Data quality is one of the most significant tenets on which the success of Machine Learning (ML) practitioners rest. However, according to a recent study by ScaleAI only 9% respondents indicated their data is free from noise, bias, and gaps, which means over 90% ML practitioners say their data is marred with noise, bias, and gaps.
Most (67%) reported that the biggest issue is data noise, and that was followed by data bias (47%) and domain gaps (47%).
Data noise is attributed to meaningless data or a large amount of additional data with unnecessary information.
The study also noted that over one-third (37%) of all respondents do not have the variety of data they need to improve model performance. More specifically, respondents working with unstructured data have the biggest challenge getting the variety of data they need to improve model performance.
The issue is not just not having variety of data but majority of respondents said that they have problems with their training data.
Since a large amount of data generated today is unstructured, it is imperative that teams working in ML develop strategies for managing data quality, particularly for unstructured data.
Also, when it comes to preparing data to train models, respondents cited curating data (33%) and annotation quality (30%) as their top two challenges. The study pointed out that curating data comprises, among other things, removing corrupted data, tagging data with metadata, and identifying what data actually matters for models.
Failure to appropriately curate data ahead of annotation can end up in teams spending time and budget annotating data that is irrelevant or unusable for their models.
Annotating data includes adding context to raw data to enable ML models to generate predictions based on what they learn from the data. Failure to annotate data at high quality often leads to poor model performance, making annotation quality of paramount importance, it said.
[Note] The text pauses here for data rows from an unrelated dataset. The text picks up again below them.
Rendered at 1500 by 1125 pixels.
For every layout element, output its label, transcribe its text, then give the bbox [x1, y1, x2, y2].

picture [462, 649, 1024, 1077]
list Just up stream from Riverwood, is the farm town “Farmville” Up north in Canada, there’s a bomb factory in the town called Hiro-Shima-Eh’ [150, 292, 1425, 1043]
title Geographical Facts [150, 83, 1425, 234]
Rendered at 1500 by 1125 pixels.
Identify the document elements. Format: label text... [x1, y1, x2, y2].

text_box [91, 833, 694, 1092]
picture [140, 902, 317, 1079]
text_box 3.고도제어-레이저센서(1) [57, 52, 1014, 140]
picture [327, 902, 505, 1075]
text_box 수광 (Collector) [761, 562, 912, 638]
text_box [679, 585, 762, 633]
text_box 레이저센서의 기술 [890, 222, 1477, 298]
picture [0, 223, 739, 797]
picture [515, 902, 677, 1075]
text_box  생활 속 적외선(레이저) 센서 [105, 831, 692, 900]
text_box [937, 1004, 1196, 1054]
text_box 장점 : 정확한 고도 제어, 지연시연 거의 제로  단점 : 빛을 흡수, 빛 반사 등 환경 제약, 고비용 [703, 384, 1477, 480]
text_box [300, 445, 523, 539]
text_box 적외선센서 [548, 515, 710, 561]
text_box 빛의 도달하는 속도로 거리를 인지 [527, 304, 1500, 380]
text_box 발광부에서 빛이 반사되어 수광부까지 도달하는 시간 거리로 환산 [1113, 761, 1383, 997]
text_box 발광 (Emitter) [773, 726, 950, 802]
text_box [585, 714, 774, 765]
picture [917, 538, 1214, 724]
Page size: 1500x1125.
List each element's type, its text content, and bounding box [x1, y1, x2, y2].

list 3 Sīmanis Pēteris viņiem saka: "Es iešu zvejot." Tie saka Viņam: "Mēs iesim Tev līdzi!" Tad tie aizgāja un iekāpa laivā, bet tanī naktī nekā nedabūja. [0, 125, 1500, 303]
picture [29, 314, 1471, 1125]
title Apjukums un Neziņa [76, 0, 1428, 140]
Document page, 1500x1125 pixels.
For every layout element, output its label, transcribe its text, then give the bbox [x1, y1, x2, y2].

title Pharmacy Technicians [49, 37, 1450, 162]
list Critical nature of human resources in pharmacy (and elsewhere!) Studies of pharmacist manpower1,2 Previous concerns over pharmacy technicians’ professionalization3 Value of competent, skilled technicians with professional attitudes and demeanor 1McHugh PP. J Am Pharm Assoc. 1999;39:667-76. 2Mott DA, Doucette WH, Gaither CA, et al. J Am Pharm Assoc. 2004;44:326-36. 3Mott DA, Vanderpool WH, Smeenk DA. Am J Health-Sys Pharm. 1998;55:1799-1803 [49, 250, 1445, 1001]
The study reveals a key artificial intelligence (AI) readiness trend which says that there is a linear relationship between how quickly teams can deploy new models, how frequently teams retrain existing models, and how long it takes to get annotated data.
Teams that deploy new models fast (especially in less than one month) tend to get their data annotated faster (in less than one week) than those that take longer to deploy. Teams that retrain their existing models more frequently (e.g., daily or weekly) tend to get their annotated data more quickly than teams that retrain monthly, quarterly, or yearly.
However, it is not just the speed of getting annotated data that matters. ML teams must make sure the correct data is selected for annotation and that the annotations themselves are of high quality.
The study notes that aligning all three factors — selecting the right data, annotating at high quality, and annotating quickly takes an intensive effort and an investment in data infrastructure.